The moon rose up that evening and shot her silver arrows at the house under the artu tree. The house was empty. Then the moon came across the sea and across the reef.
She lit the lagoon to its dark, dim heart. She lit the coral brains and sand spaces, and the fish, casting their shadows on the sand and the coral. The keeper of the lagoon rose to greet her, and the fin of him broke her reflection on the mirror-like surface into a thousand glittering ripples. She saw the white staring ribs of the form on the reef. Then, peeping over the trees, she looked down into the valley, where the great idol of stone had kept its solitary vigil for five thousand years, perhaps, or more.
At his base, in his shadow, looking as if under his protection, lay two human beings, naked, clasped in each other's arms, and fast asleep. One could scarcely pity his vigil, had it been marked sometimes through the years by such an incident as this. The thing had been conducted just as the birds conduct their love affairs. An affair absolutely natural, absolutely blameless, and without sin.

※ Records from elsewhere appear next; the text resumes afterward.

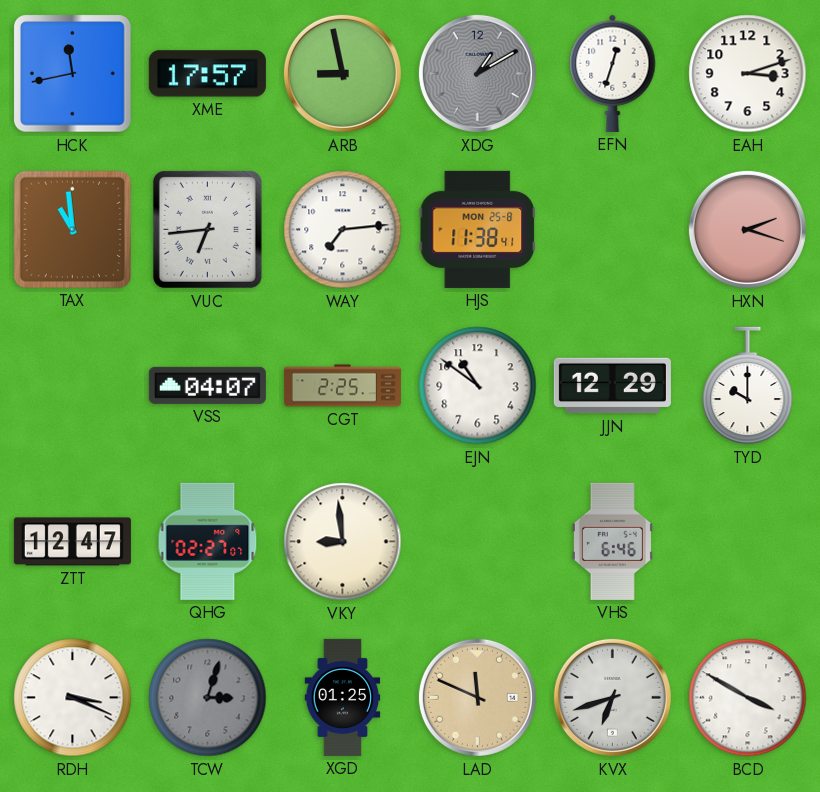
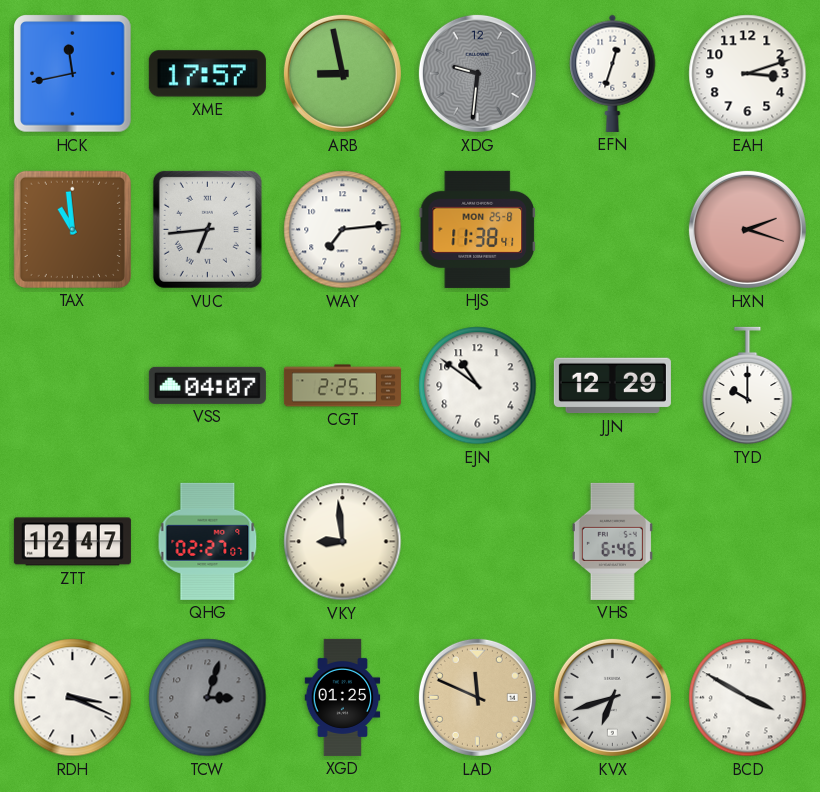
XDG: 1:10 -> 9:31
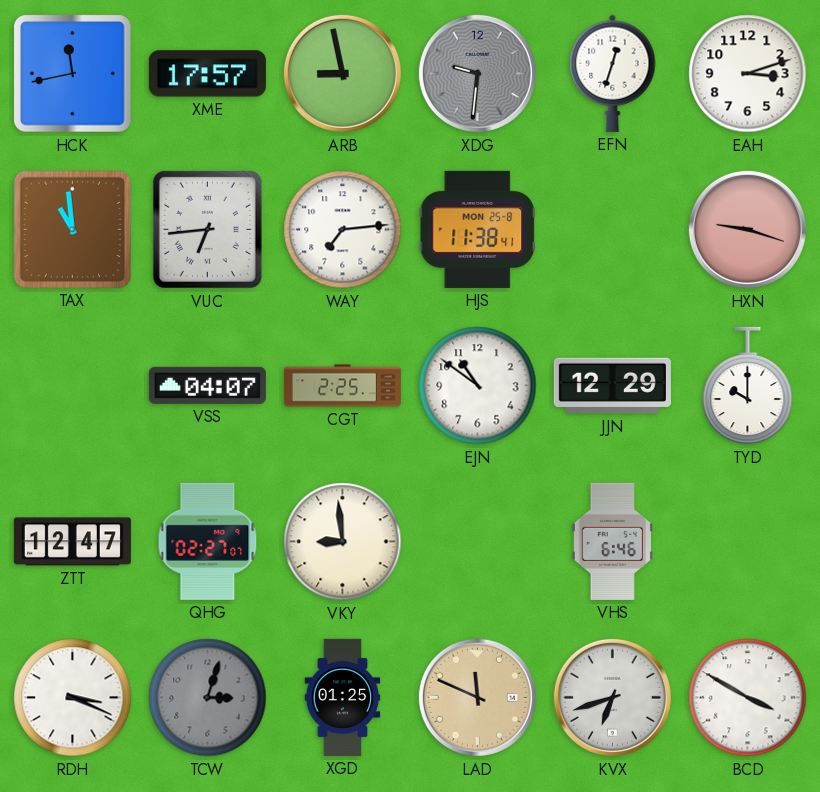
HXN: 2:18 -> 9:18
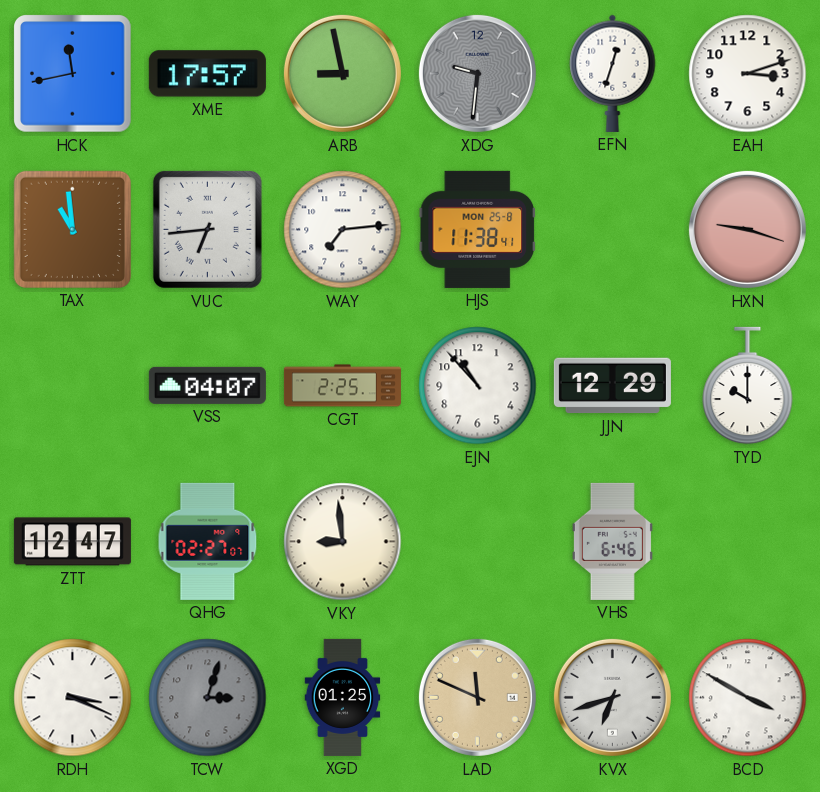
EJN: 10:51 -> 10:53
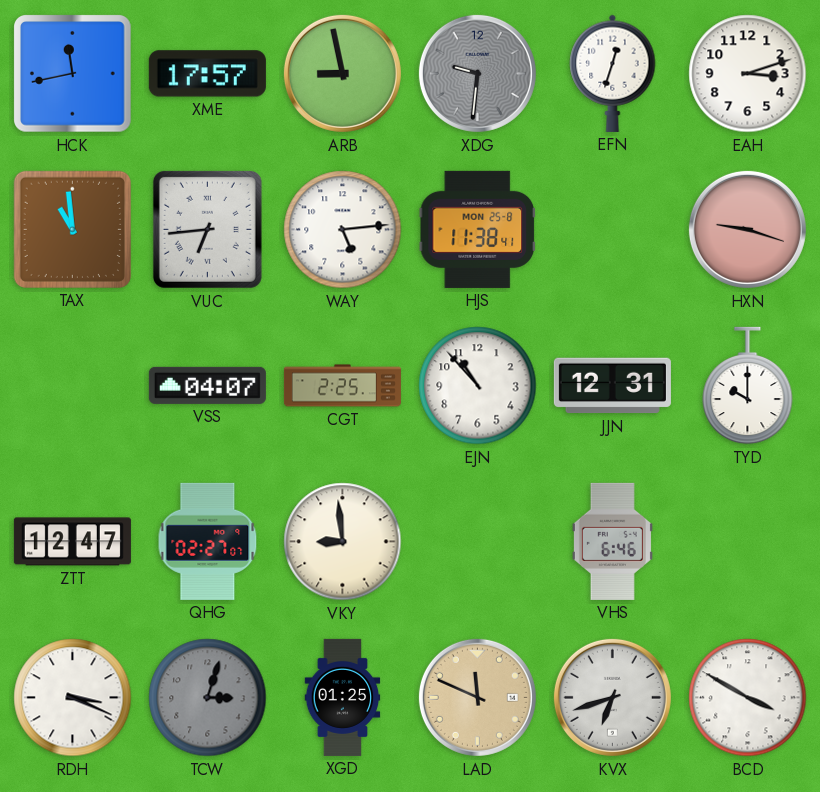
WAY: 7:14 -> 5:14
JJN: 12:29 -> 12:31
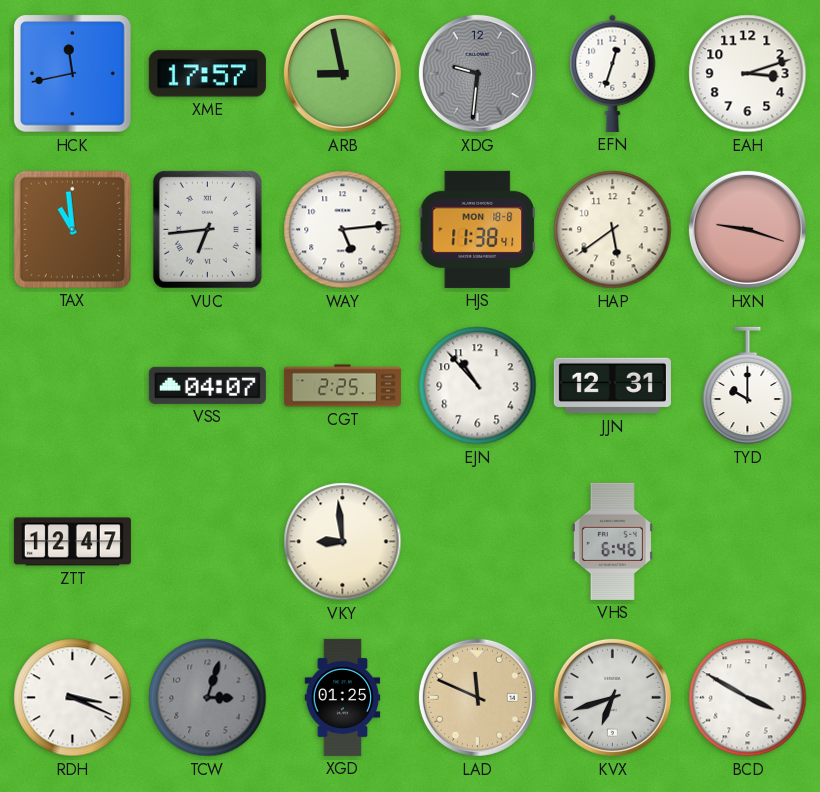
HJS date: MON 25-8 -> MON 18-8
HAP: none -> 5:39
QHG: 02:27 -> none
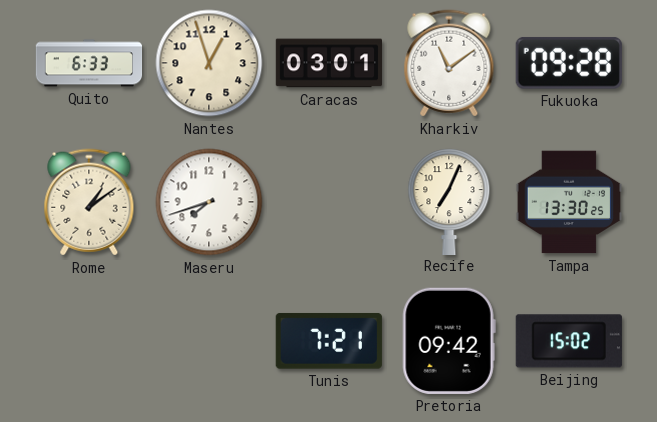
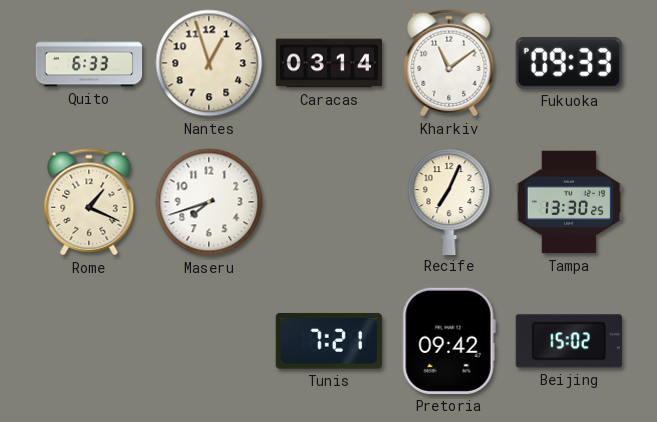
Caracas: 03:01 -> 03:14
Fukuoka: 09:28 -> 09:33
Rome: 1:09 -> 1:19
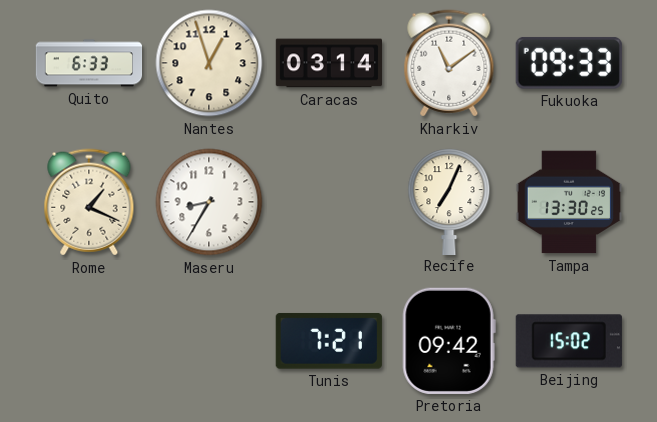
Maseru: 7:42 -> 8:35
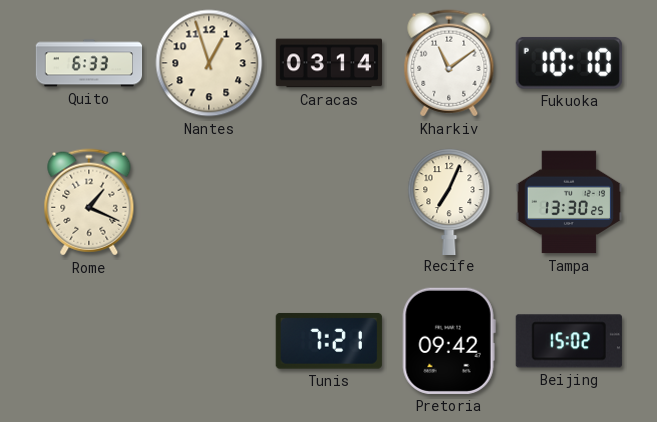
Fukuoka: 09:33 -> 10:10
Maseru: 8:35 -> none
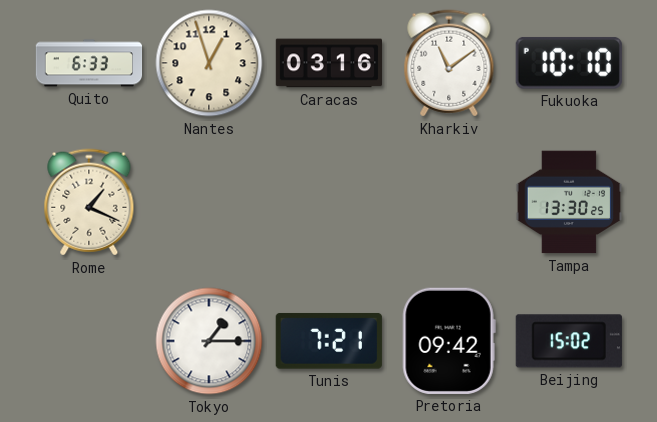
Caracas: 03:14 -> 03:16
Recife: 7:04 -> none
Tokyo: none -> 1:15
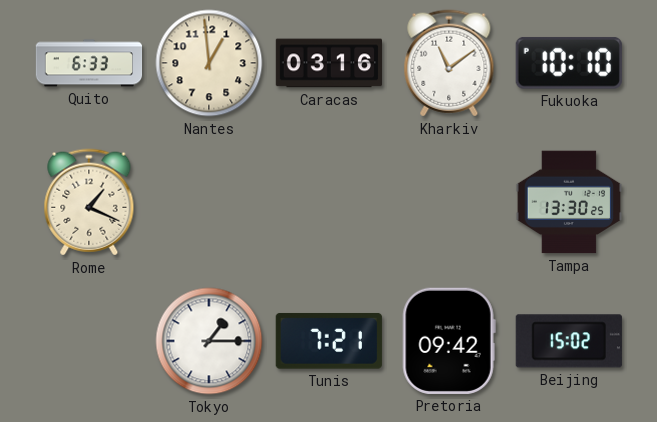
Nantes: 12:57 -> 12:59
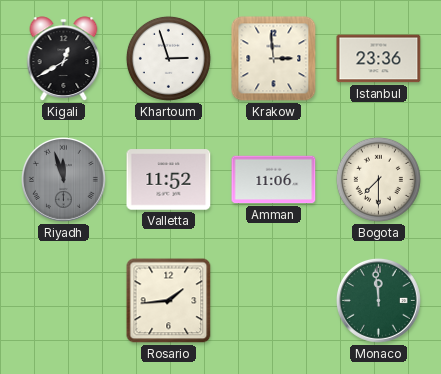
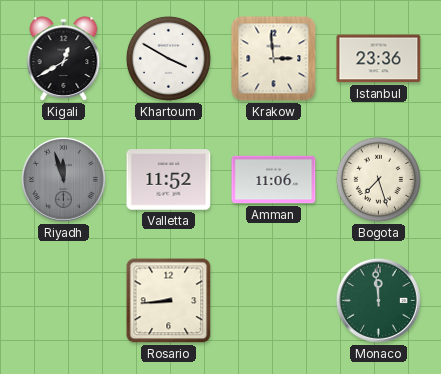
Khartoum: 2:57 -> 3:50
Bogota: 7:30 -> 7:27
Rosario: 1:44 -> 8:44
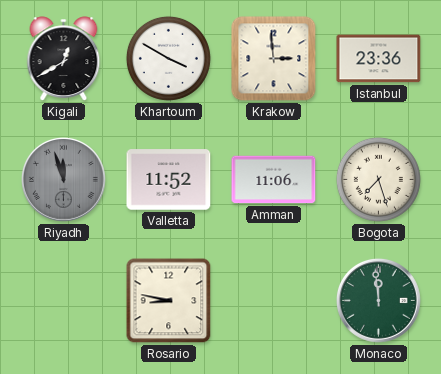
Rosario: 8:44 -> 8:47
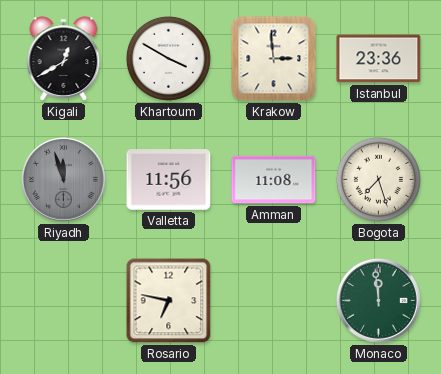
Valletta: 11:52 -> 11:56
Amman: 11:06 -> 11:08
Rosario: 8:47 -> 6:47
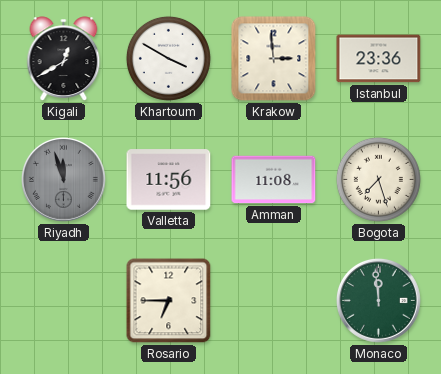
Rosario: 6:47 -> 6:45
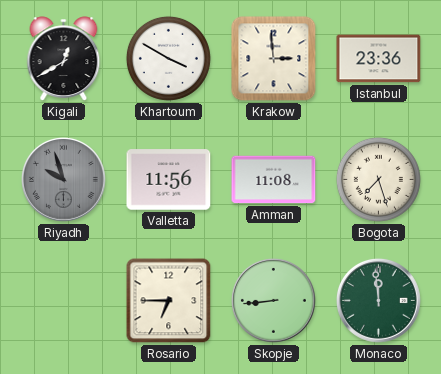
Riyadh: 11:57 -> 9:57
Skopje: none -> 8:44
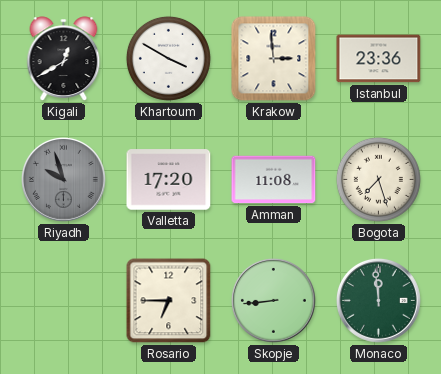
Valletta: 11:56 -> 17:20
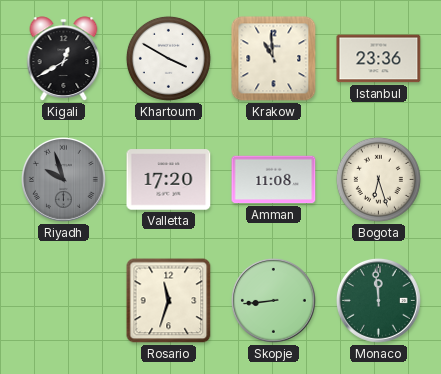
Krakow: 2:59 -> 10:59
Bogota: 7:27 -> 6:27
Rosario: 6:45 -> 11:33
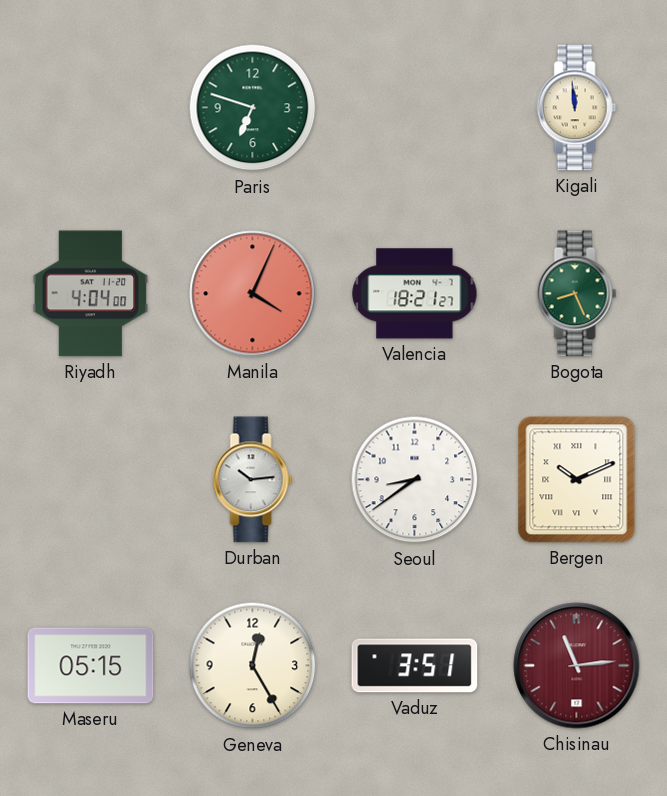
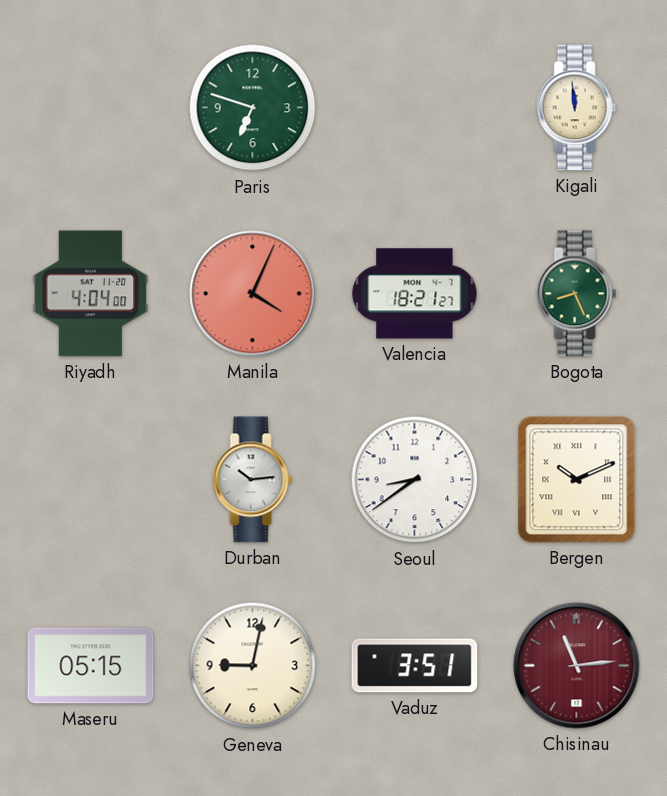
Geneva: 12:25 -> 9:02
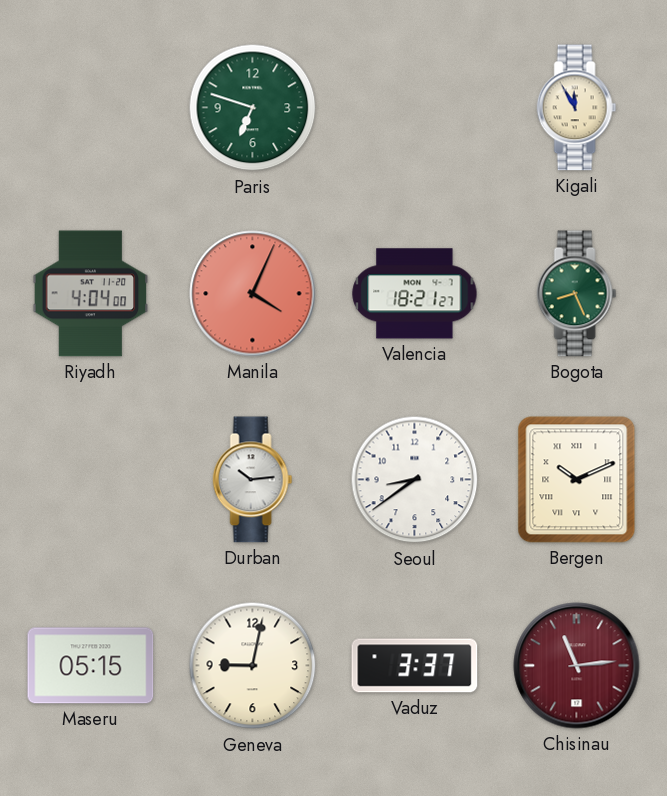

It was a marriage according to Nature, without feast or guests, consummated with accidental cynicism under the shadow of a religion a thousand years dead.
So happy in their ignorance were they, that they only knew that suddenly life had changed, that the skies and the sea were bluer, and that they had become in some magical way one a part of the other. The birds on the tree above were equally as happy in their ignorance, and in their love.